● **QUOTED PASSAGE**:

Structured, Exchangeable lock file format (requirements.txt 2.0?)

njs · February 15, 2019, 5:13am

I think we’re talking past each other here. Let me expand a bit, to explain how I see these different pieces fitting together. (This is partly inspired by these notes that some of you have seen before.)

Let’s assume we have some concept of an “isolated environment”. You know, the kind of thing you can install stuff into, and then later run the stuff, and it doesn’t interfere with the rest of your system. Maybe it’s a virtualenv, maybe it’s a conda environment, maybe it’s, I don’t know, a docker container using apt to manage packages. Whatever. But let’s say we have a system for describing environments like this, what’s installed into them (packages and versions), commands to run using these environments, and ways to store these descriptions alongside a project, and a smooth user interface for all of that.

This is really useful to a whole set of different users:

It gives beginners a simple way to run their scripts, or the python REPL, or jupyter, in an environment that they can control, and where it’s easy to install third-party libraries like requests without the problems caused by sudo pip.
It gives application developers a way to describe their dev and production environments, and share them across the team, share them deployment services like heroku, etc.
It gives library developers like me a way to describe different test environments, associated services like RTD, tooling that new contributors need, etc.

Notice that everything I’ve said is true regardless of how the applications are packaged – if I can download Black as a single-file standalone binary, then that’s great for a lot of reasons, but in this context I still want a tool that can pick the correct version of that standalone binary and drop it into an isolated environment. Also, everything I said so far applies the same regardless of what kind of environments we’re talking about, whether it’s virtualenvs or conda or whatever. Installing a specific version of gcc into an isolated environment? Sure, conceptually it makes total sense. (And conda users actually do this all the time.)

But then on top of this core idea of course any particular implementation has to make some choices, and these add extra constraints and complications.

Digression: The core difference between pip and conda, is that pip knows how to talk about PyPI packages, and conda knows how to talk about conda packages. This sounds inane when I write it, but it’s actually a deep and subtle issue. They have two different namespaces; they use the same words to mean different things: to pip, the string "numpy" means “the package at https://pypi.org/project/numpy, and the equivalent in other channels that share the pypi namespace”. To conda, that same string "numpy" means "the package in the conda channels under the name "numpy"". Which in this case is the same software, but our tooling doesn’t know that. Another example: to pip, the string "gulp" means “a decorator to make debugging easier”, and to conda it means a javascript build system. These incommensurable namespaces are why there’s no way for wheels to declare dependencies on conda packages, or vice-versa, and why using pip and conda in the same environment screws everything up. Both sides find the resulting environment literally impossible to describe. They’re each missing some of the vocabulary they’d need.

● **ASSIGNED TASK 1**: Reproduce the stretch of the forum post on lock file formats from "It gives library" through "all the time.)", word for word.
● **ASSIGNED TASK 2**: In the forum post on lock file formats, what does the string "gulp" mean to conda?

● **DATASET CONTENT**:
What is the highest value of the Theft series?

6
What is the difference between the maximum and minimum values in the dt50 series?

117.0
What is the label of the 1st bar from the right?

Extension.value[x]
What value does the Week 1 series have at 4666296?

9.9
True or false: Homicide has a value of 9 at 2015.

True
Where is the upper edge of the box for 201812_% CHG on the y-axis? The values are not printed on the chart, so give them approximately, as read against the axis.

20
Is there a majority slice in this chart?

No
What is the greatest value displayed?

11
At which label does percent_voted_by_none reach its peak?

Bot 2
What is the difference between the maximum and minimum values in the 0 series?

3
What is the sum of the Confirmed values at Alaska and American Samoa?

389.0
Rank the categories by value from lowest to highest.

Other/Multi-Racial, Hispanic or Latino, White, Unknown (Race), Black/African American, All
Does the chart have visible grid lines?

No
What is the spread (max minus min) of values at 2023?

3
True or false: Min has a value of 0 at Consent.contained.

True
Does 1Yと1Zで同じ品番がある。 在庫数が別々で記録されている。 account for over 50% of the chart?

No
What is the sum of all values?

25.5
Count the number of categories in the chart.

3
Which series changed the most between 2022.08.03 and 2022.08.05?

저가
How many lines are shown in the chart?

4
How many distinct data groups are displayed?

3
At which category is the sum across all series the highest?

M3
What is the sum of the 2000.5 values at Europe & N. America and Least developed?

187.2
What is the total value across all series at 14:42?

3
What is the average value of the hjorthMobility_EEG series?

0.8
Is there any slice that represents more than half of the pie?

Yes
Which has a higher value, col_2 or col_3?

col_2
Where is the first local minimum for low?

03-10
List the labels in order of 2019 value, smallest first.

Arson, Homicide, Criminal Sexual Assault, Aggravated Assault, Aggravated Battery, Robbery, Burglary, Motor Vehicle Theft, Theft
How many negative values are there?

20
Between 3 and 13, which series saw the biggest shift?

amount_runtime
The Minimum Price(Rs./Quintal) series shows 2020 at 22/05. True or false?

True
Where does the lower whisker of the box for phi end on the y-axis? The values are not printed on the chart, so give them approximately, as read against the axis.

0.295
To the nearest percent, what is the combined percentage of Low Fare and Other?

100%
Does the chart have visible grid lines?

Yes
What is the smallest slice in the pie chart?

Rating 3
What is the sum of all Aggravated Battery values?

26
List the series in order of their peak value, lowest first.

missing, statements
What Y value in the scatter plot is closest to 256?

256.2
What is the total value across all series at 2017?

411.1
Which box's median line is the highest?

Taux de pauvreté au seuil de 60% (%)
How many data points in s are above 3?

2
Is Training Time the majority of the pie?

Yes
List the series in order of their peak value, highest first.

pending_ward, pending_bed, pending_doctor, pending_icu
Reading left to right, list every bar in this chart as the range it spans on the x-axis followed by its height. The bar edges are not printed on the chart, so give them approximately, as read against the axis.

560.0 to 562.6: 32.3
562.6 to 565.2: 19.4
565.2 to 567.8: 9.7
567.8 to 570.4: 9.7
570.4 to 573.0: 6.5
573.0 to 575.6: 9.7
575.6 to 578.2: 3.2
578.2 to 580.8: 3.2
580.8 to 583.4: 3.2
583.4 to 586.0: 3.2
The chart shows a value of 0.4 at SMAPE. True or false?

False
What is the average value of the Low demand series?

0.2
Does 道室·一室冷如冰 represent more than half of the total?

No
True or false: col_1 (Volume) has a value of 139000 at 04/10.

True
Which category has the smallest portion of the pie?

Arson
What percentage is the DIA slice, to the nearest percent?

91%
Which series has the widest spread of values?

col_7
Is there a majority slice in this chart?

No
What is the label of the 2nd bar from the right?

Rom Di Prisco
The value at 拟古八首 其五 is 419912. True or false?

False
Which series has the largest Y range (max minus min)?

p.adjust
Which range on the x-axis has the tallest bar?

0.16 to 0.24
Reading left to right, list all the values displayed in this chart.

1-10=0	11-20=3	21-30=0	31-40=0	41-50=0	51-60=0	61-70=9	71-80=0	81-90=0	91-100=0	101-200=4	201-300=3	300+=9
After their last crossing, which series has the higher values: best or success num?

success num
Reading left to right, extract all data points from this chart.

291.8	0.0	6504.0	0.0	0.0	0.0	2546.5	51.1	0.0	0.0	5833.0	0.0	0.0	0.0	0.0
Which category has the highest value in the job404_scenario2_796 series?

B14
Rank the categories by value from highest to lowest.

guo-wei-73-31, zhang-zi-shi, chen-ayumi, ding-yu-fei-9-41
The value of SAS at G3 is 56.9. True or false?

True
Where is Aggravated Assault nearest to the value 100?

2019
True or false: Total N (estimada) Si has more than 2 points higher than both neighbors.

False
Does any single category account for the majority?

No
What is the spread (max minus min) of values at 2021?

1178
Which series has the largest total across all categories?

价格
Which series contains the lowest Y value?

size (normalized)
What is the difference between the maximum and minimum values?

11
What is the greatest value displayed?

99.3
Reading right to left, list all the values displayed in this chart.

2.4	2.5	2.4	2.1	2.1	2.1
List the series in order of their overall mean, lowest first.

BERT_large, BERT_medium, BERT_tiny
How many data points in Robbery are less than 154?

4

● **REPLY 1**:
It gives library developers like me a way to describe different test environments, associated services like RTD, tooling that new contributors need, etc.

Notice that everything I’ve said is true regardless of how the applications are packaged – if I can download Black as a single-file standalone binary, then that’s great for a lot of reasons, but in this context I still want a tool that can pick the correct version of that standalone binary and drop it into an isolated environment. Also, everything I said so far applies the same regardless of what kind of environments we’re talking about, whether it’s virtualenvs or conda or whatever. Installing a specific version of gcc into an isolated environment? Sure, conceptually it makes total sense. (And conda users actually do this all the time.)

● **REPLY 2**: A javascript build system.